As many of you have no doubt gathered, Jesus’ earliest followers fascinate me.  They were a mixed bag of characters—fishermen and tax collectors, zealots and prostitutes.  While they were all Jews, they were not a homogeneous crowd.  You had, for example, Peter as their leader.  He was often impetuous, quick tempered, even given to brooding.  James and John, whether driven by their mother or their own desires, were known to jockey for position next to Jesus--a fact that angered the rest.  Then there was John, the so-called Beloved Disciples.  He was clearly Jesus’ favorite—a fact the others knew and in all likelihood resented.  Of course, there was Mary and Martha.  One preferred the contemplative life.  She liked to think and pray.  When Jesus came to her house she would listen to his every word.  The other preferred the active life.  Busy hands marked her days.  When Jesus visited she was a whirlwind of activity, making sure that all was as it was supposed to be.  To say that the sisters were different would be an understatement.  They were opposites.  They had their moments, moments in which they were more than a little estranged.  When these people gathered around Jesus they brought all their baggage with them--their egos, their personalities, their quirks.  They brought with them all of their unlovable self-centeredness.

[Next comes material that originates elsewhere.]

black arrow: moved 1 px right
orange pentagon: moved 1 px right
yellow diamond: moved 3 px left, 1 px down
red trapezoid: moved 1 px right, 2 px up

Yet they not only learned to tolerate each other, they came to love one another.  They came to a place where they could set aside their agendas for God’s agenda, their interests for the interests of others, even their possessions for the well-being of all.  These men and women came to a point where they gave all that they were for Christ and each other. 

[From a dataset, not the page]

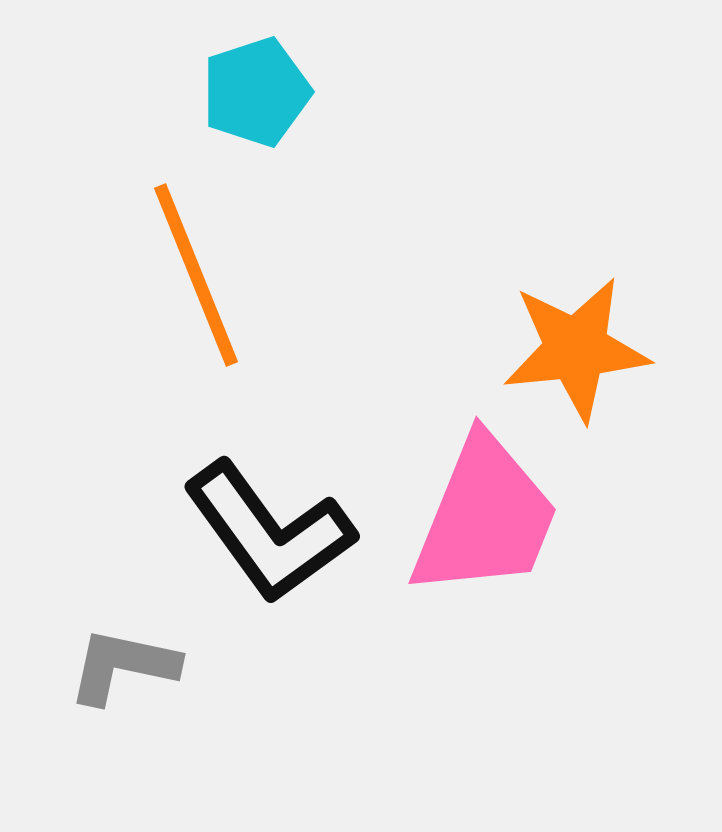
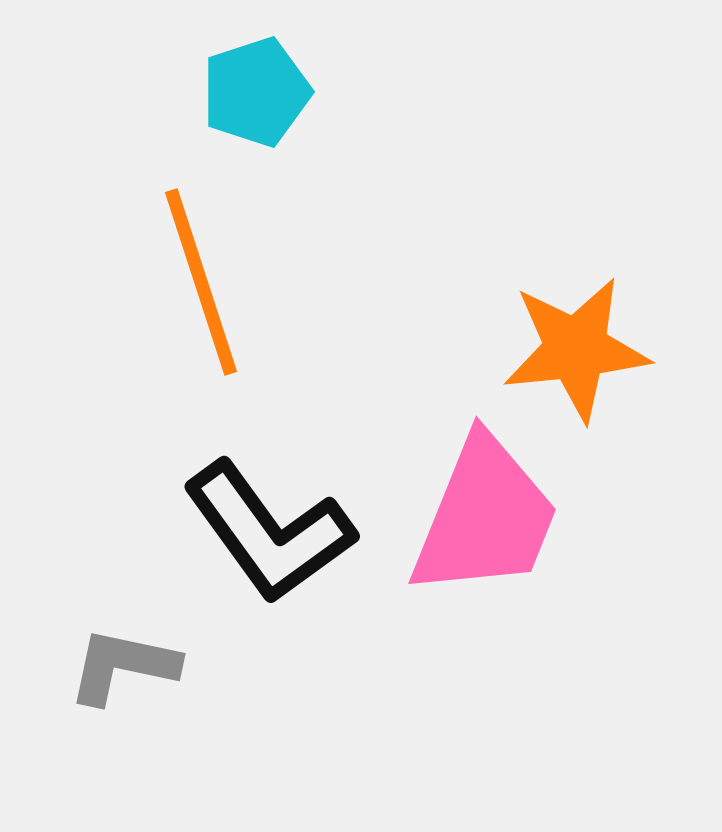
orange line: moved 5 px right, 7 px down; rotated 4 degrees clockwise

What changed them?  “The redemptive love of Christ [freed them] from restrictive love of self.”  They understood that Jesus died to reconcile them to God.  Through his life, death and resurrection, he set them free from sin, redeemed them from self-centeredness, made it possible for them to surrender their place at the center of the world and truly love, really love, one another--and all who came to join them.  

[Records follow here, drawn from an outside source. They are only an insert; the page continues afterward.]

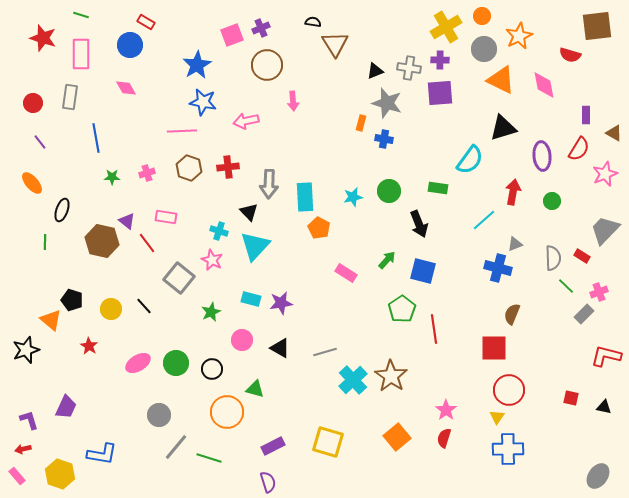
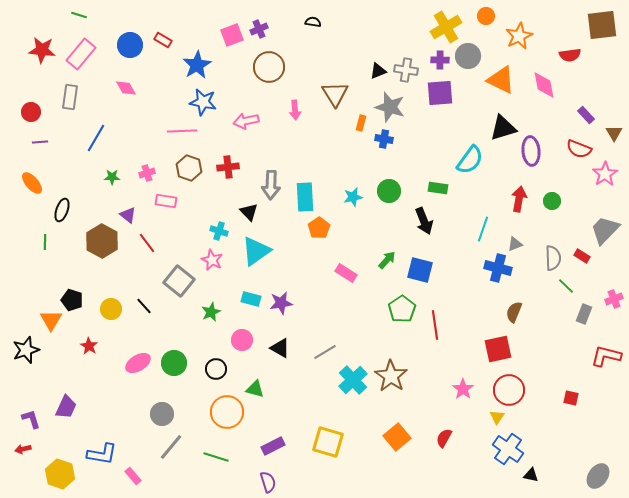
green line at (81, 15): moved 2 px left
orange circle at (482, 16): moved 4 px right
red rectangle at (146, 22): moved 17 px right, 18 px down
brown square at (597, 26): moved 5 px right, 1 px up
purple cross at (261, 28): moved 2 px left, 1 px down
red star at (43, 38): moved 1 px left, 12 px down; rotated 12 degrees counterclockwise
brown triangle at (335, 44): moved 50 px down
gray circle at (484, 49): moved 16 px left, 7 px down
pink rectangle at (81, 54): rotated 40 degrees clockwise
red semicircle at (570, 55): rotated 25 degrees counterclockwise
brown circle at (267, 65): moved 2 px right, 2 px down
gray cross at (409, 68): moved 3 px left, 2 px down
black triangle at (375, 71): moved 3 px right
pink arrow at (293, 101): moved 2 px right, 9 px down
red circle at (33, 103): moved 2 px left, 9 px down
gray star at (387, 103): moved 3 px right, 4 px down
purple rectangle at (586, 115): rotated 42 degrees counterclockwise
brown triangle at (614, 133): rotated 30 degrees clockwise
blue line at (96, 138): rotated 40 degrees clockwise
purple line at (40, 142): rotated 56 degrees counterclockwise
red semicircle at (579, 149): rotated 80 degrees clockwise
purple ellipse at (542, 156): moved 11 px left, 5 px up
pink star at (605, 174): rotated 10 degrees counterclockwise
gray arrow at (269, 184): moved 2 px right, 1 px down
red arrow at (513, 192): moved 6 px right, 7 px down
pink rectangle at (166, 217): moved 16 px up
cyan line at (484, 220): moved 1 px left, 9 px down; rotated 30 degrees counterclockwise
purple triangle at (127, 221): moved 1 px right, 6 px up
black arrow at (419, 224): moved 5 px right, 3 px up
orange pentagon at (319, 228): rotated 10 degrees clockwise
brown hexagon at (102, 241): rotated 16 degrees clockwise
cyan triangle at (255, 246): moved 1 px right, 5 px down; rotated 12 degrees clockwise
blue square at (423, 271): moved 3 px left, 1 px up
gray square at (179, 278): moved 3 px down
pink cross at (599, 292): moved 15 px right, 7 px down
brown semicircle at (512, 314): moved 2 px right, 2 px up
gray rectangle at (584, 314): rotated 24 degrees counterclockwise
orange triangle at (51, 320): rotated 20 degrees clockwise
red line at (434, 329): moved 1 px right, 4 px up
red square at (494, 348): moved 4 px right, 1 px down; rotated 12 degrees counterclockwise
gray line at (325, 352): rotated 15 degrees counterclockwise
green circle at (176, 363): moved 2 px left
black circle at (212, 369): moved 4 px right
black triangle at (604, 407): moved 73 px left, 68 px down
pink star at (446, 410): moved 17 px right, 21 px up
gray circle at (159, 415): moved 3 px right, 1 px up
purple L-shape at (29, 420): moved 2 px right, 1 px up
red semicircle at (444, 438): rotated 12 degrees clockwise
gray line at (176, 447): moved 5 px left
blue cross at (508, 449): rotated 36 degrees clockwise
green line at (209, 458): moved 7 px right, 1 px up
pink rectangle at (17, 476): moved 116 px right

Of course, it was hard.  After all, sin runs deep.  But they loved as Jesus loved them.

 

In one of his books, Tony Campolo tells of a church in Trenton, New Jersey.  It was a staid old church, filled with middle and upper-middle class Anglos who drove from the suburbs each Sunday.  In a weak moment, they agreed to host a community center, a place for the low-income African-American children of that neighborhood to come after school and during the summer to get away from the gangs and drugs that marked their streets.  But kids are kids.  They ran the halls.  They made noise.  They left messes here and there.  Before long some of the leaders decided enough was enough.  They called in the young man in charge of the program, told him they were tired of the problems caused by “those kids” and that they were going to ask the members to close the center.  A week later, after worship, the congregation met.  The proposal was made, a vote called, and in this congregation only the three leaders voted to close the center’s doors.  The rest said no.  Oh, they knew the problems.  They knew the trouble the center entailed.  They didn’t necessarily like what some of the kids did.  But they knew how to love as Jesus loved.  They knew that because of the redemptive love of Christ they were free from the self-centeredness that that made their building, their race, their culture idols.  They knew that because they were loved by Jesus they could love the children Jesus loved.

 

          When we look around the sanctuary we are likely to see people we find hard to love.  God knows that when we leave here, when we go to work or walk our neighborhoods, we will see folks like that, folks who even share our faith.  But we can love them--not because Jesus commanded us to, not because he taught us to, not because we, on our own strength, want to.  We can love them because Jesus Christ loved us, redeemed us, and set us free from the self-centeredness that makes love impossible.  We can love because our Lord showed us love is not just a concept, it is the way of God.